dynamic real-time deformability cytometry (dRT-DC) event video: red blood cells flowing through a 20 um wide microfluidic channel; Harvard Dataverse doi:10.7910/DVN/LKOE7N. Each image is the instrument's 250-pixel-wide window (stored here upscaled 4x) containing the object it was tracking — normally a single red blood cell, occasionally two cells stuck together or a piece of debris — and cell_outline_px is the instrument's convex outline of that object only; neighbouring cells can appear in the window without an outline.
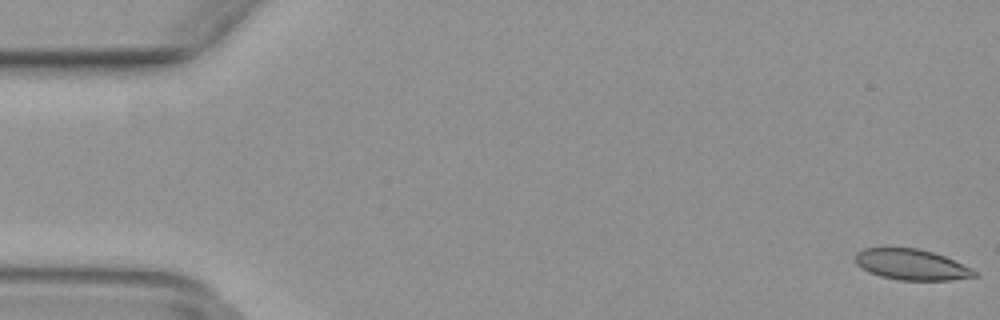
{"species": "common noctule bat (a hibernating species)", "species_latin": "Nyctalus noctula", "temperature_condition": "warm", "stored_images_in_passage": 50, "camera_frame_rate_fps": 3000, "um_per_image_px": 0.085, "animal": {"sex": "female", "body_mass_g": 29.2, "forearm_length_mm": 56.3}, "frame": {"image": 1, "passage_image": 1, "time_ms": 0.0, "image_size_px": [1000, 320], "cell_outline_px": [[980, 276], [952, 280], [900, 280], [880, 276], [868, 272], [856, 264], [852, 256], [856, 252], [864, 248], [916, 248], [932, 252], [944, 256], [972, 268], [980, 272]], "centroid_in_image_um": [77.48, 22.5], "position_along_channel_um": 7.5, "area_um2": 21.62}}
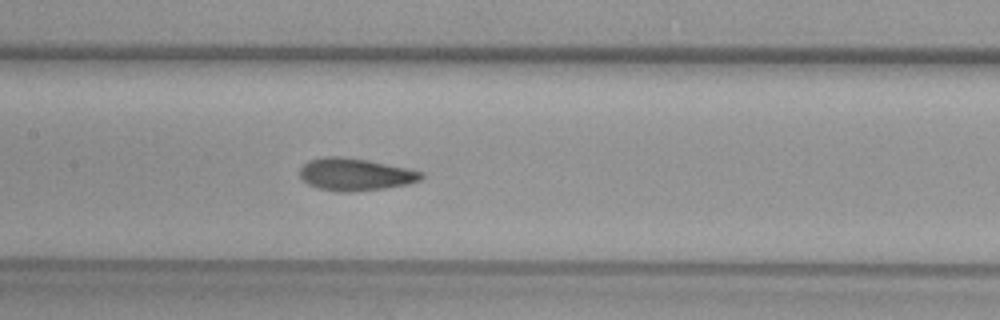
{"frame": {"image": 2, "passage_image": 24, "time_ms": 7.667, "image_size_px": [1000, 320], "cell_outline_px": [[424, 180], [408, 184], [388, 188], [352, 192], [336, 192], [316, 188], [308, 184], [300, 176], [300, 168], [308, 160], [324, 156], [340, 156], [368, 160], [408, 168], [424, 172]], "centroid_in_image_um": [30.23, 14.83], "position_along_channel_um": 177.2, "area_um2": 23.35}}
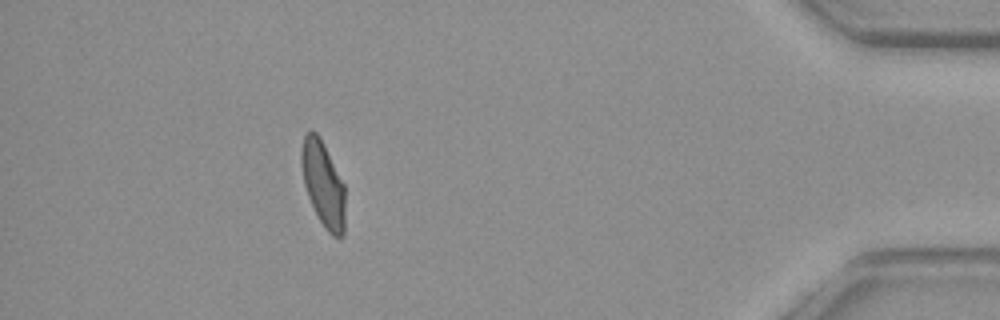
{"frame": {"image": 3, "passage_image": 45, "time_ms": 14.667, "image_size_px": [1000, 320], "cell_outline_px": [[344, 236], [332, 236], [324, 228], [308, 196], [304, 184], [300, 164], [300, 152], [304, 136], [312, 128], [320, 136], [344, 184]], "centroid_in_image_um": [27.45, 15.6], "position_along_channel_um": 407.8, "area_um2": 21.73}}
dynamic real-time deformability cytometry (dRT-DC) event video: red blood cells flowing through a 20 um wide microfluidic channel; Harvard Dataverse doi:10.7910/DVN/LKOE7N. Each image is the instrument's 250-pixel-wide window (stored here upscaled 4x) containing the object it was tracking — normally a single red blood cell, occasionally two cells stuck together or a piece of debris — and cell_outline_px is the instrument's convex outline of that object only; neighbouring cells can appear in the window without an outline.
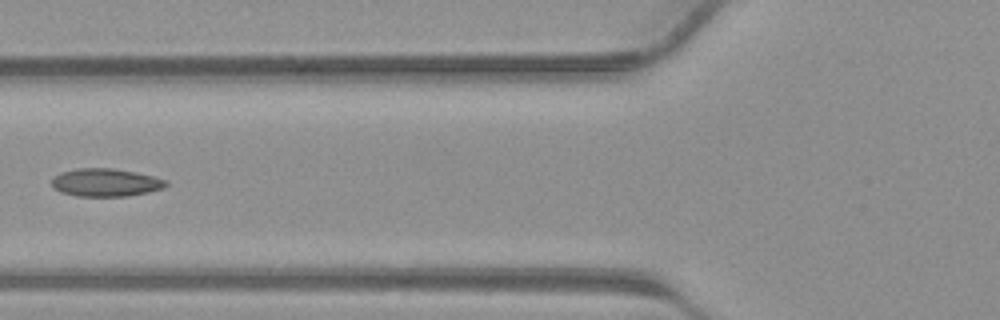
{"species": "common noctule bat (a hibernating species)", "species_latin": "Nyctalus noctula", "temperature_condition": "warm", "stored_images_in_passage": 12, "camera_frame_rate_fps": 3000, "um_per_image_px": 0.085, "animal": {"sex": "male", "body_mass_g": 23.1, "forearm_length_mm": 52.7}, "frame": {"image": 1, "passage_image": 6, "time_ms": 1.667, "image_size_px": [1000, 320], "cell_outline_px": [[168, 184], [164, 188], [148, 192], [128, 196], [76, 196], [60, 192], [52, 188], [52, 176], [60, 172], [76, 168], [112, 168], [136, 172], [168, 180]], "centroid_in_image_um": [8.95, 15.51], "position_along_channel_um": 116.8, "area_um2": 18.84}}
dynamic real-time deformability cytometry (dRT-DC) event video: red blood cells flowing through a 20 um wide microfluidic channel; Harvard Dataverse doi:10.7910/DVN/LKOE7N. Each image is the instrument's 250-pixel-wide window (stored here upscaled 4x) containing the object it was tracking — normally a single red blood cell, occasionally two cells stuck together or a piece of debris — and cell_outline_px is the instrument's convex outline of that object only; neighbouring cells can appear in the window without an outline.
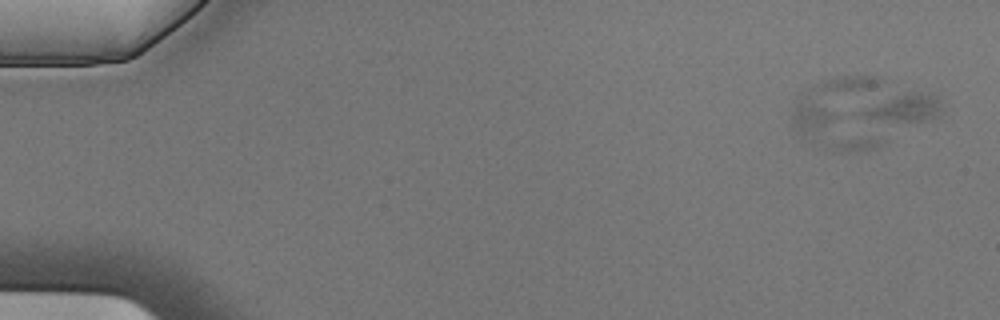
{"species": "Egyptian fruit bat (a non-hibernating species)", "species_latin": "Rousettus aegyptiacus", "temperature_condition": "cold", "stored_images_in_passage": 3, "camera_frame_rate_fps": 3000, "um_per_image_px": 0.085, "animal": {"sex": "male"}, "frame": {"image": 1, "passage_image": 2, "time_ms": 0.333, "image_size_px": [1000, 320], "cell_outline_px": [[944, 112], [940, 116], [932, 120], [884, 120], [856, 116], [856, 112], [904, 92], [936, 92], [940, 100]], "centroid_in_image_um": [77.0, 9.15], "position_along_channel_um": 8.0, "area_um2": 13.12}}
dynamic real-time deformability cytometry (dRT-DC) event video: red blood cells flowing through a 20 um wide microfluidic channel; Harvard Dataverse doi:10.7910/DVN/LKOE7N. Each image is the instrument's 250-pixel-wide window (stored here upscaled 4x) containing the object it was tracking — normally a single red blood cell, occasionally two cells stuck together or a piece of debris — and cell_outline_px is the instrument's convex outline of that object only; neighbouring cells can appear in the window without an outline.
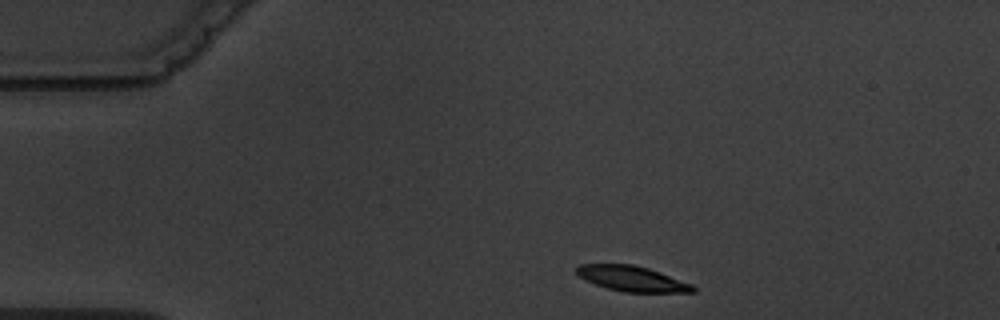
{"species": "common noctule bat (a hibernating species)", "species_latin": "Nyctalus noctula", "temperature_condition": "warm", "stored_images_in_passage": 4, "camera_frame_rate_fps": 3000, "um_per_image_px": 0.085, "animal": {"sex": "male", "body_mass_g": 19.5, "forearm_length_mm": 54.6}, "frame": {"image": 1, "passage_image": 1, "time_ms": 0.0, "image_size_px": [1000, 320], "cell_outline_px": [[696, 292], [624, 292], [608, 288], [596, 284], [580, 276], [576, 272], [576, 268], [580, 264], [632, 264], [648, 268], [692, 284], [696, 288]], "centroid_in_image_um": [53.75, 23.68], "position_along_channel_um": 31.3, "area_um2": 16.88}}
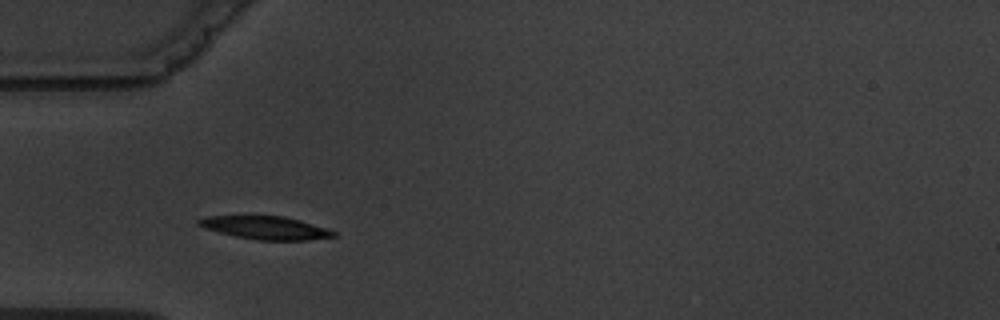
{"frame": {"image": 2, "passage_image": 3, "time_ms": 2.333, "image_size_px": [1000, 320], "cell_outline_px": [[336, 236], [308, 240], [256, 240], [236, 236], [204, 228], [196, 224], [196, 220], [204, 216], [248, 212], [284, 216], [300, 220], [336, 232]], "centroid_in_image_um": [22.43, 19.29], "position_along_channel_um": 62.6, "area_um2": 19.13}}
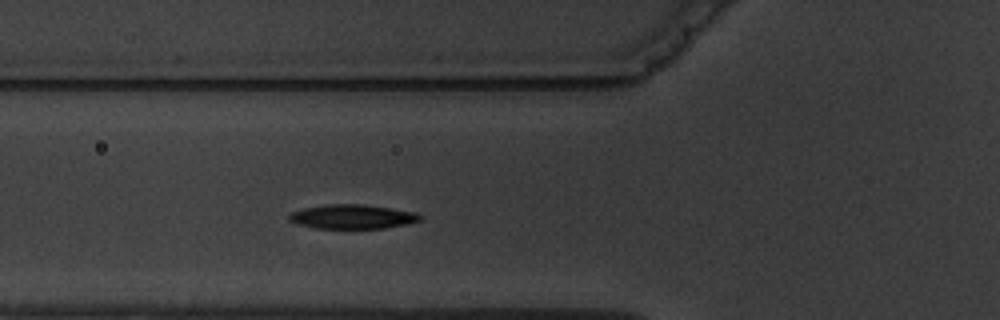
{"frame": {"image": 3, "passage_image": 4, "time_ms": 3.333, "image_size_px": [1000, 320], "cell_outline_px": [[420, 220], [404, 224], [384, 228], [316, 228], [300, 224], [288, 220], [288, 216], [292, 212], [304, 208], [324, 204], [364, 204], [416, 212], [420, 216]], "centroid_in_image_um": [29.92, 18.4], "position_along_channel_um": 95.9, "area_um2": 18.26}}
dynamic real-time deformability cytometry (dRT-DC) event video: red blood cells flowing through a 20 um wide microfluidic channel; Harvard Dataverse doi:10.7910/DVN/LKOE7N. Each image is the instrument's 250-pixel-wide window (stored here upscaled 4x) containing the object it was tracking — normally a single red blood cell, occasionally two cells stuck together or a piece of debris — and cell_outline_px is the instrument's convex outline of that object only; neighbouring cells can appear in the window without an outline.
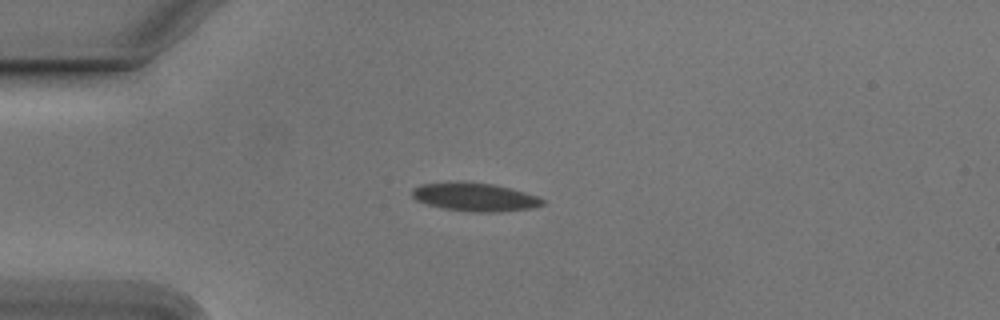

--

● **Problem requirements**: Using the material above, return every line exactly as it appears, minus the pictures.

● **Reply**:
dynamic real-time deformability cytometry (dRT-DC) event video: red blood cells flowing through a 20 um wide microfluidic channel; Harvard Dataverse doi:10.7910/DVN/LKOE7N. Each image is the instrument's 250-pixel-wide window (stored here upscaled 4x) containing the object it was tracking — normally a single red blood cell, occasionally two cells stuck together or a piece of debris — and cell_outline_px is the instrument's convex outline of that object only; neighbouring cells can appear in the window without an outline.
{"species": "common noctule bat (a hibernating species)", "species_latin": "Nyctalus noctula", "temperature_condition": "warm", "stored_images_in_passage": 50, "camera_frame_rate_fps": 3000, "um_per_image_px": 0.085, "animal": {"sex": "female", "body_mass_g": 29.2, "forearm_length_mm": 56.3}, "frame": {"image": 1, "passage_image": 1, "time_ms": 0.0, "image_size_px": [1000, 320], "cell_outline_px": [[980, 276], [952, 280], [900, 280], [880, 276], [868, 272], [856, 264], [852, 256], [856, 252], [864, 248], [916, 248], [932, 252], [944, 256], [972, 268], [980, 272]], "centroid_in_image_um": [77.48, 22.5], "position_along_channel_um": 7.5, "area_um2": 21.62}}
{"frame": {"image": 2, "passage_image": 24, "time_ms": 7.667, "image_size_px": [1000, 320], "cell_outline_px": [[424, 180], [408, 184], [388, 188], [352, 192], [336, 192], [316, 188], [308, 184], [300, 176], [300, 168], [308, 160], [324, 156], [340, 156], [368, 160], [408, 168], [424, 172]], "centroid_in_image_um": [30.23, 14.83], "position_along_channel_um": 177.2, "area_um2": 23.35}}
{"frame": {"image": 3, "passage_image": 45, "time_ms": 14.667, "image_size_px": [1000, 320], "cell_outline_px": [[344, 236], [332, 236], [324, 228], [308, 196], [304, 184], [300, 164], [300, 152], [304, 136], [312, 128], [320, 136], [344, 184]], "centroid_in_image_um": [27.45, 15.6], "position_along_channel_um": 407.8, "area_um2": 21.73}}
dynamic real-time deformability cytometry (dRT-DC) event video: red blood cells flowing through a 20 um wide microfluidic channel; Harvard Dataverse doi:10.7910/DVN/LKOE7N. Each image is the instrument's 250-pixel-wide window (stored here upscaled 4x) containing the object it was tracking — normally a single red blood cell, occasionally two cells stuck together or a piece of debris — and cell_outline_px is the instrument's convex outline of that object only; neighbouring cells can appear in the window without an outline.
{"species": "common noctule bat (a hibernating species)", "species_latin": "Nyctalus noctula", "temperature_condition": "warm", "stored_images_in_passage": 12, "camera_frame_rate_fps": 3000, "um_per_image_px": 0.085, "animal": {"sex": "male", "body_mass_g": 23.1, "forearm_length_mm": 52.7}, "frame": {"image": 1, "passage_image": 6, "time_ms": 1.667, "image_size_px": [1000, 320], "cell_outline_px": [[168, 184], [164, 188], [148, 192], [128, 196], [76, 196], [60, 192], [52, 188], [52, 176], [60, 172], [76, 168], [112, 168], [136, 172], [168, 180]], "centroid_in_image_um": [8.95, 15.51], "position_along_channel_um": 116.8, "area_um2": 18.84}}
dynamic real-time deformability cytometry (dRT-DC) event video: red blood cells flowing through a 20 um wide microfluidic channel; Harvard Dataverse doi:10.7910/DVN/LKOE7N. Each image is the instrument's 250-pixel-wide window (stored here upscaled 4x) containing the object it was tracking — normally a single red blood cell, occasionally two cells stuck together or a piece of debris — and cell_outline_px is the instrument's convex outline of that object only; neighbouring cells can appear in the window without an outline.
{"species": "Egyptian fruit bat (a non-hibernating species)", "species_latin": "Rousettus aegyptiacus", "temperature_condition": "cold", "stored_images_in_passage": 3, "camera_frame_rate_fps": 3000, "um_per_image_px": 0.085, "animal": {"sex": "male"}, "frame": {"image": 1, "passage_image": 2, "time_ms": 0.333, "image_size_px": [1000, 320], "cell_outline_px": [[944, 112], [940, 116], [932, 120], [884, 120], [856, 116], [856, 112], [904, 92], [936, 92], [940, 100]], "centroid_in_image_um": [77.0, 9.15], "position_along_channel_um": 8.0, "area_um2": 13.12}}
dynamic real-time deformability cytometry (dRT-DC) event video: red blood cells flowing through a 20 um wide microfluidic channel; Harvard Dataverse doi:10.7910/DVN/LKOE7N. Each image is the instrument's 250-pixel-wide window (stored here upscaled 4x) containing the object it was tracking — normally a single red blood cell, occasionally two cells stuck together or a piece of debris — and cell_outline_px is the instrument's convex outline of that object only; neighbouring cells can appear in the window without an outline.
{"species": "common noctule bat (a hibernating species)", "species_latin": "Nyctalus noctula", "temperature_condition": "warm", "stored_images_in_passage": 4, "camera_frame_rate_fps": 3000, "um_per_image_px": 0.085, "animal": {"sex": "male", "body_mass_g": 19.5, "forearm_length_mm": 54.6}, "frame": {"image": 1, "passage_image": 1, "time_ms": 0.0, "image_size_px": [1000, 320], "cell_outline_px": [[696, 292], [624, 292], [608, 288], [596, 284], [580, 276], [576, 272], [576, 268], [580, 264], [632, 264], [648, 268], [692, 284], [696, 288]], "centroid_in_image_um": [53.75, 23.68], "position_along_channel_um": 31.3, "area_um2": 16.88}}
{"frame": {"image": 2, "passage_image": 3, "time_ms": 2.333, "image_size_px": [1000, 320], "cell_outline_px": [[336, 236], [308, 240], [256, 240], [236, 236], [204, 228], [196, 224], [196, 220], [204, 216], [248, 212], [284, 216], [300, 220], [336, 232]], "centroid_in_image_um": [22.43, 19.29], "position_along_channel_um": 62.6, "area_um2": 19.13}}
{"frame": {"image": 3, "passage_image": 4, "time_ms": 3.333, "image_size_px": [1000, 320], "cell_outline_px": [[420, 220], [404, 224], [384, 228], [316, 228], [300, 224], [288, 220], [288, 216], [292, 212], [304, 208], [324, 204], [364, 204], [416, 212], [420, 216]], "centroid_in_image_um": [29.92, 18.4], "position_along_channel_um": 95.9, "area_um2": 18.26}}
dynamic real-time deformability cytometry (dRT-DC) event video: red blood cells flowing through a 20 um wide microfluidic channel; Harvard Dataverse doi:10.7910/DVN/LKOE7N. Each image is the instrument's 250-pixel-wide window (stored here upscaled 4x) containing the object it was tracking — normally a single red blood cell, occasionally two cells stuck together or a piece of debris — and cell_outline_px is the instrument's convex outline of that object only; neighbouring cells can appear in the window without an outline.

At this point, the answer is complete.